The epidemiologic study included patients 65 years and older with overall exposure of > 300,000 patient-years. In the sub-group of diabetic patients receiving high-dose Elsartan (40 mg/d) for > 6 months, there appeared to be an increased risk of death (HR 2.0, 95% CI 1.1, 3.8) compared to similar patients taking other angiotensin receptor blockers. In contrast, high-dose Elsartan use in non-diabetic patients appeared to be associated with a decreased risk of death (HR 0.46, 95% CI 0.24, 0.86) compared to similar patients taking other angiotensin receptor blockers. No differences were observed between the groups receiving lower doses of Elsartan compared to other angiotensin blockers or those receiving therapy for < 6 months.

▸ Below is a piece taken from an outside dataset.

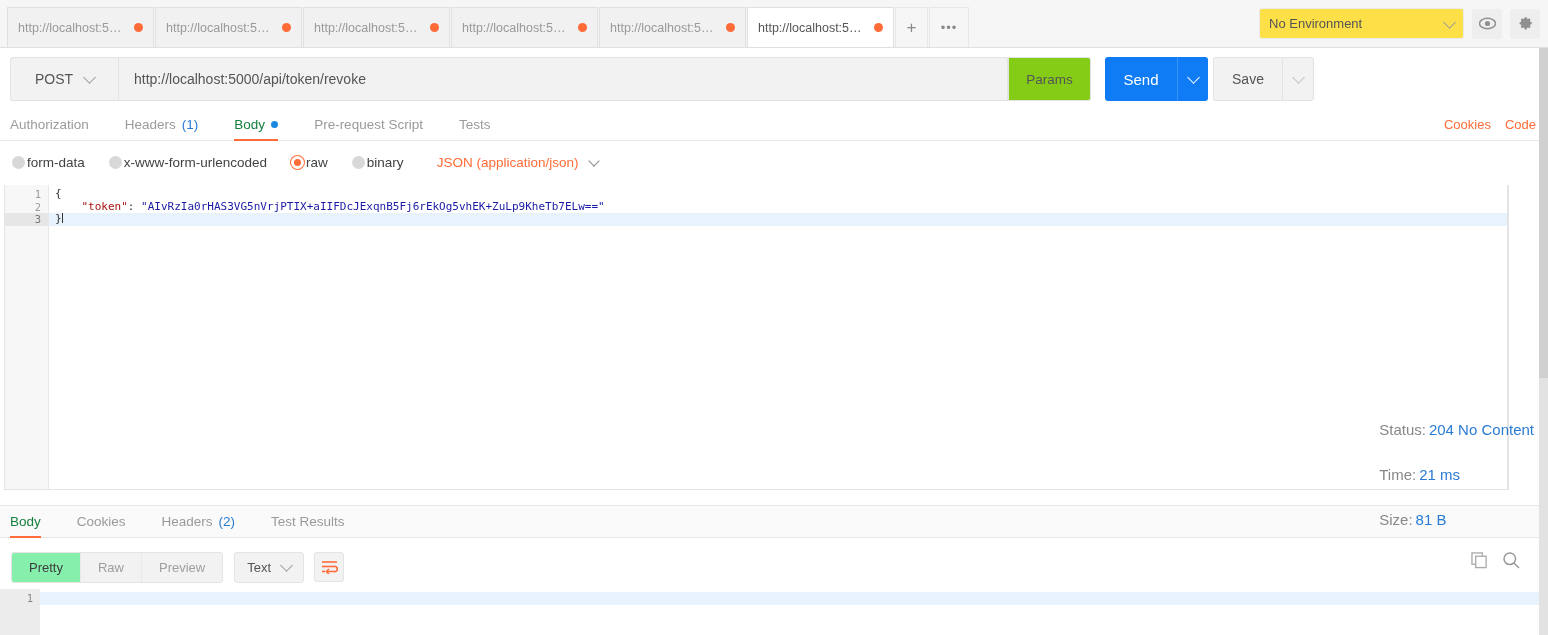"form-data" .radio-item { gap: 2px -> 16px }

Overall, these data raise a concern of a possible increased CV risk associated with the use of high-dose Elsartan in diabetic patients. There are, however, concerns with the credibility of the finding of increased CV risk, notably the observation in the large epidemiologic study for a survival benefit in non-diabetics of a magnitude similar to the adverse finding in diabetics.